なんの薬品を使われたのか見当もつかないがその動きだけでも普段の鍛錬以上にかなり疲労してしまい、エルルカは肩で息をしながら助けを叫ばれないようにか猿轡にされている布をギリッと噛んだ。






「(くそ……っ)」






それでも何とか身体を転がしてベッドから転げ落ちればゆっくりと芋虫のように身体を這いずって唯一見えている窓へと向かった。


ずる、ずる、と這い身を縮こませて身体を無理矢理起こす。
壁にもたれると1度そこで息を整える為に止まった。




かといってあまり休憩している暇はないのだ。
何時からここにいるのかは分からないが必ず人が来る。


見つかるわけにはいかない。



そう思ってバネのように身体に反動をつけた刹那ーーー







「おぉっと、危ない危ない」

「っぐ……!」






ガッ、と背中に回っていたロープを掴まれてぐいっと引かれたエルルカは一気に床に転がされた。
背中を打ち付けた衝撃で一瞬呼吸が詰まるがゲホッと1度咳を零して微かに目を開ける。






「っ、……!?」

「きひひ、誰だって顔だな。昼間お前を売りに来た兵士の知り合いだよ。
売られたんだよお前。
ったく運がないねぇ、同じ兵士に売られるなんてな」







茶髪の短い髪をした20代から30代の男はロープに縛り付けられたエルルカの足元から頭までをジロジロと品定めをするように眺めた後舌なめずりをし、卑しく嗤った。

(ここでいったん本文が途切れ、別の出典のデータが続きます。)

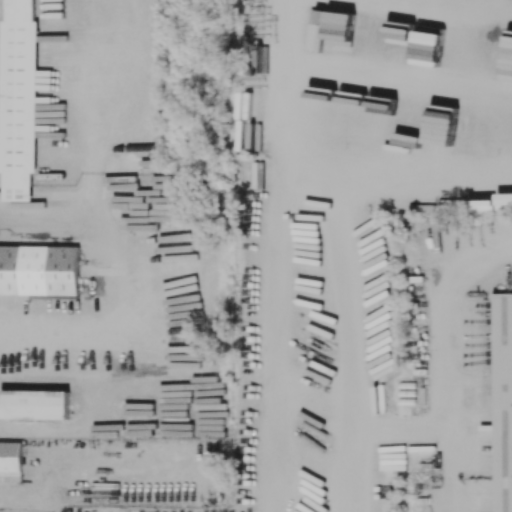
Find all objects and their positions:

「そんな小さいナリして、兵団の団長と兵士長の咥えてんだって??
見た目によらずやるんだな、お前」

「(触んな……!!)」

「おいおい、そんなにヤリ手なら別に俺の相手してくれてもいいだろ?
結構顔が良いし傷も無いからなかなか高値で買ったんだぜ」






エルルカは伸びてきた手から逃れるように身を捩りギロッとその男を睨みつける。
ビリッと痺れるような鋭い殺気に一瞬男はびくりと怯んだが身動きが取れないエルルカを再認識してスッと表情を落とした。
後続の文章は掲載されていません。